By Florida Weekly Staff | on July 01, 2020
BY LAURA TICHY-SMITHBaby sea turtles flying through the air? Fanciful and comical as that idea sounds, it actually takes place sometimes at Juno Beach during the height of sea turtle nesting season.
“By the end of peak season, because we have so many nests, we’ll start seeing turtles digging up other turtles’ nests just because there are so many on the beaches,” said Dr. Justin Perrault, director of research at the Loggerhead Marinelife Center in Juno Beach. “Sometimes, especially when we have high green turtle and high loggerhead years that coincide, you’ll see hatchlings from a nest that were ready to emerge and another mother turtle is digging on top of those and flinging the little hatchlings that are under the sand into the air inadvertently.”
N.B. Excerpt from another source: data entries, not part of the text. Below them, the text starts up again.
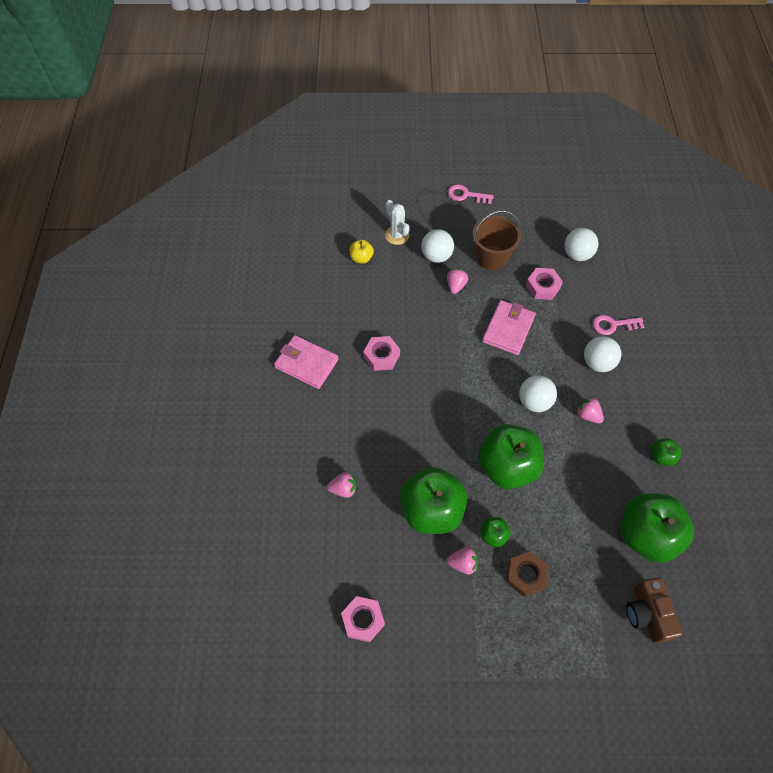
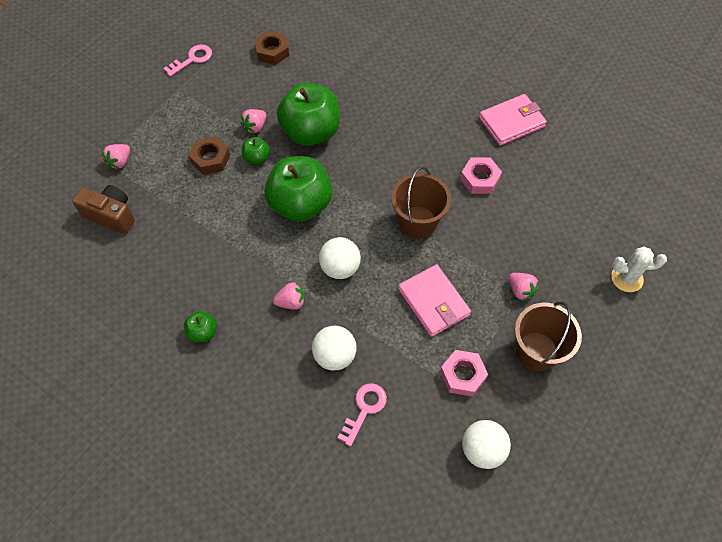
camera: 125 degrees right, 0 degrees up
pink strawberry [327,472,356,498] -> pink strawberry moved to [102,144,130,169]
pink nut [341,596,385,642] -> brown nut [254,30,289,65]
yellow apple [350,240,374,264] -> none
white ball [421,229,454,263] -> none
pink key [448,184,494,204] -> pink key moved to [163,44,212,77]
green apple [621,494,694,563] -> none
none -> brown bucket [391,166,451,239]

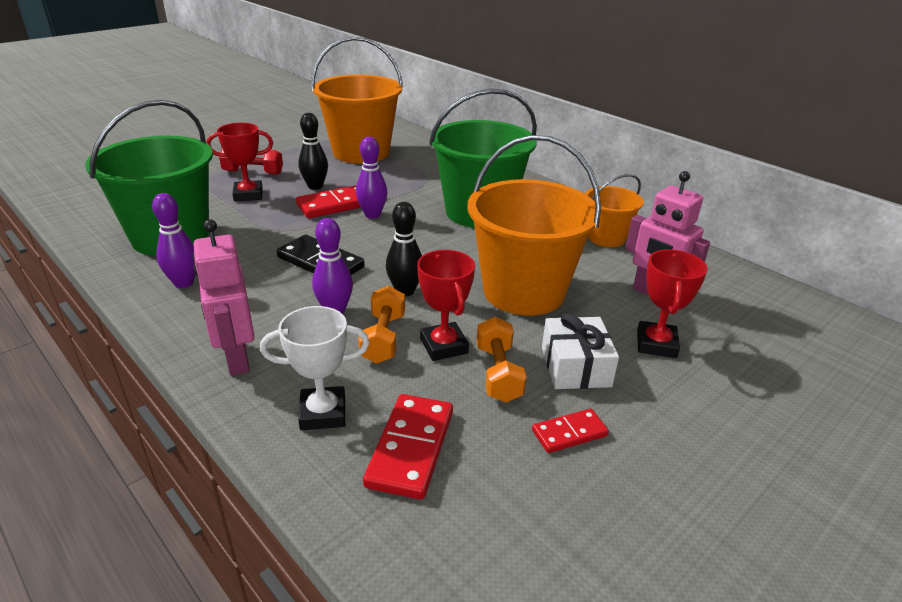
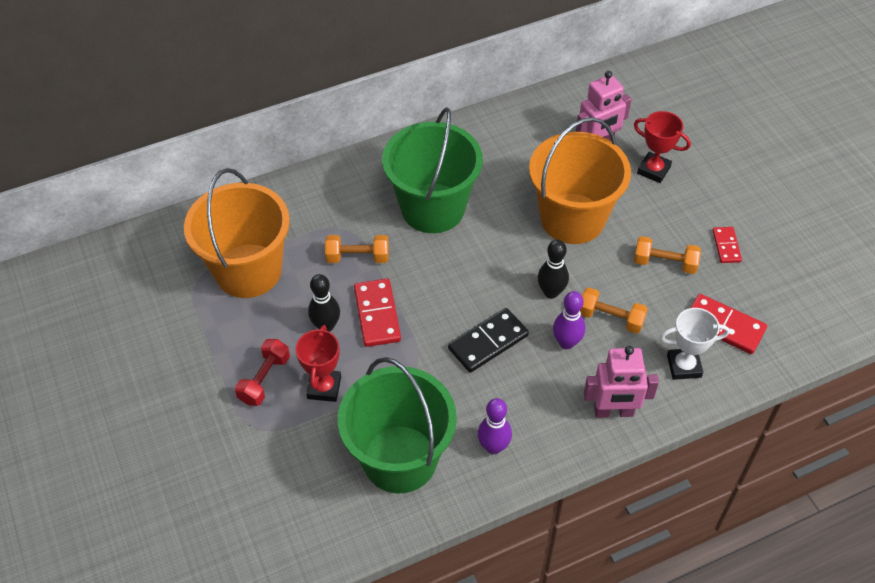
camera: 70 degrees left, 20 degrees up
white trophy [260,306,370,430] -> white trophy turned 75 degrees clockwise [660,308,730,380]
purple bowling pin [356,137,387,219] -> none
red trophy [417,250,475,361] -> none
white gift [542,313,619,389] -> none
orange bucket [585,174,644,247] -> none
none -> orange dumbbell [325,235,389,263]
Florida is a globally important nesting site for the loggerhead species, and research indicates Juno Beach may be the loggerheads’ most important nesting beach in the world. While nests number in the tens of thousands on that 9.5-mile stretch of beach, loggerheads — and their cousins the green, leatherback and occasionally the Kemp’s ridley sea turtles — nest on many beaches in Florida, which makes sea turtle and beach habitat protection critically important throughout this state. Some Southwest Florida beaches see nesting that numbers in the hundreds to low thousands each season, but sea turtles even check in at Key West to lay about a half-dozen nests per year. The nesting season is March 1-Oct. 1.
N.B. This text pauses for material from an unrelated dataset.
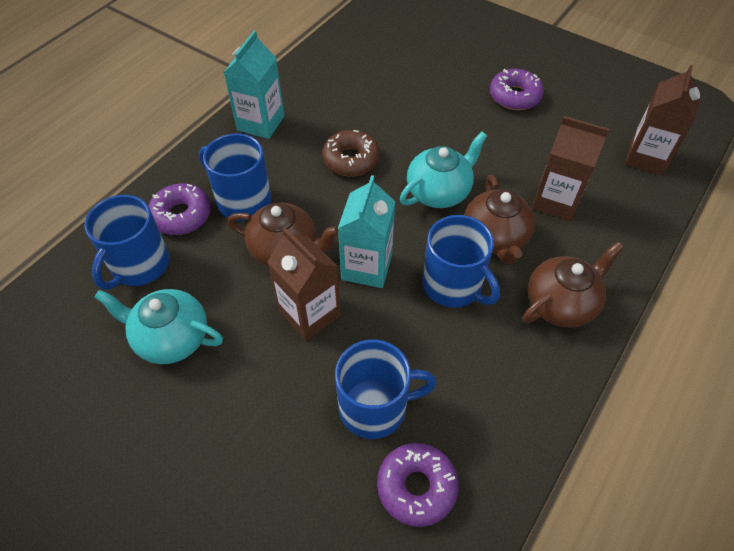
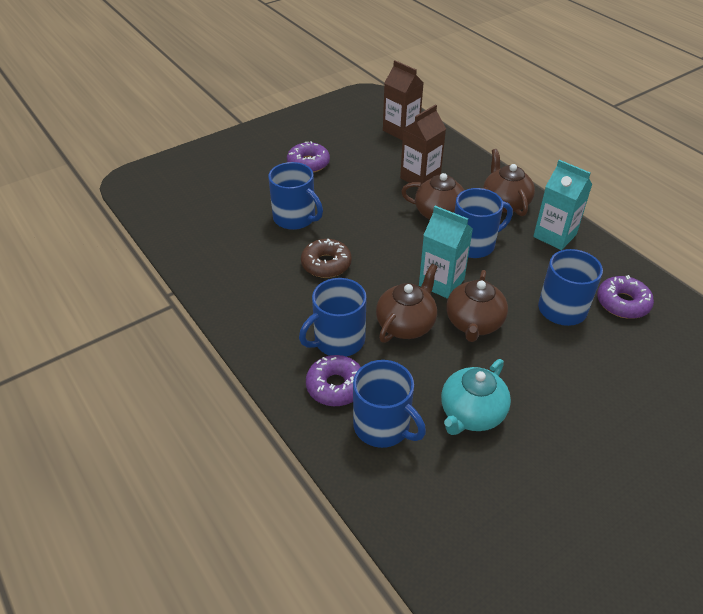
camera: 70 degrees left, 10 degrees down
turquoise carton [223,30,284,139] -> turquoise carton moved to [533,160,592,250]
brown carton [267,228,341,341] -> brown teapot [446,270,508,342]
turquoise teapot [400,132,487,208] -> none
none -> blue mug [268,162,323,230]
“We’ve never had a turtle nest on top of another nest,” said Denise Bohlig- Capone, who co-founded the volunteer Key West Sea Turtle Club with her husband, Ralph, about eight years ago. “Sea turtles seem to want their own space in Key West. It’s prime real estate, so they all grab their own little bit.”
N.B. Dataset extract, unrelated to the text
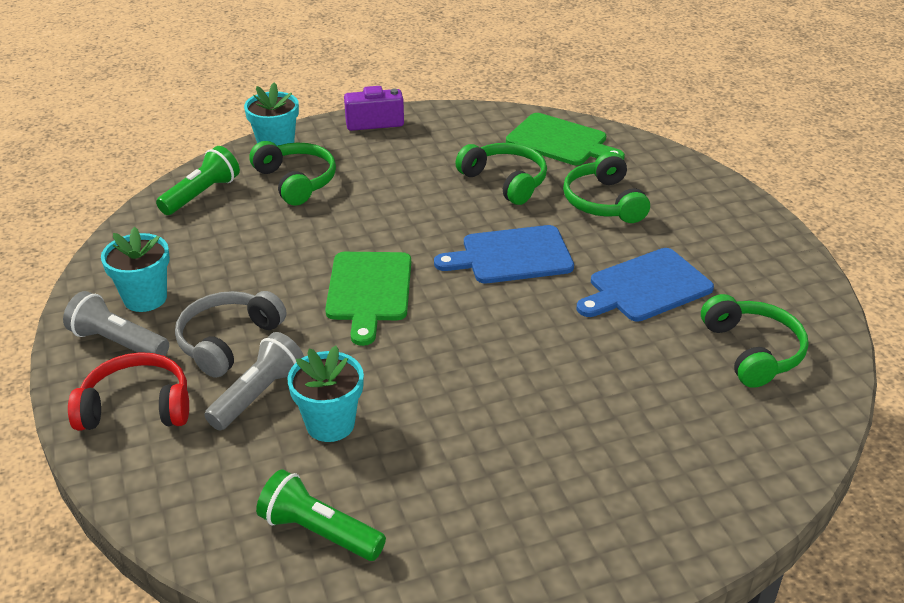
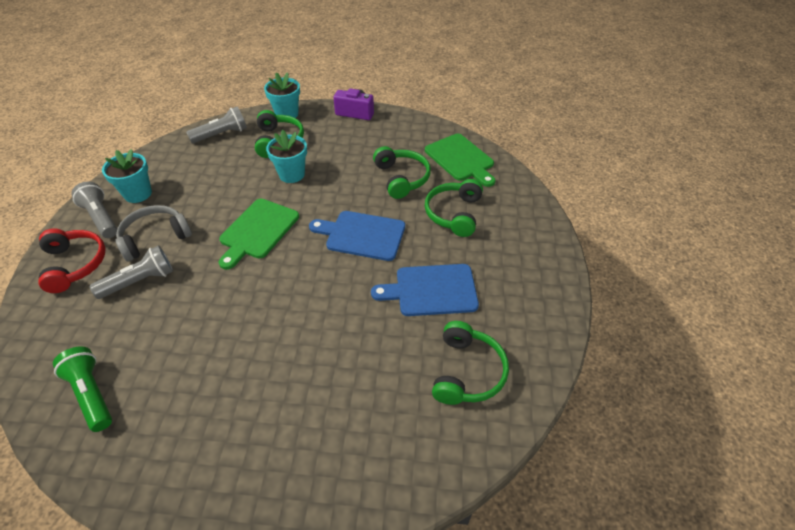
camera: 25 degrees right, 10 degrees up
red headphones [68,352,189,431] -> red headphones turned 45 degrees clockwise [38,229,106,293]
green flashlight [156,146,240,215] -> grey flashlight [186,107,247,143]
turquoise flower pot [287,346,364,442] -> turquoise flower pot moved to [266,130,307,183]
An uptick of nest numbers in recent years seems to coincide with when various conservation laws went into effect, since sea turtles take up to 30 years to reach reproductive age. Protective laws range from federal endangered species listings and federally mandated turtle drowning prevention devices for nets on American commercial fishing vessels, to state laws protecting turtles from harassment and requiring permits and training to interact with turtles and nests for research purposes, to local beach lighting and seawall setback ordinances to keep the beaches dark and accessible for turtle nesting.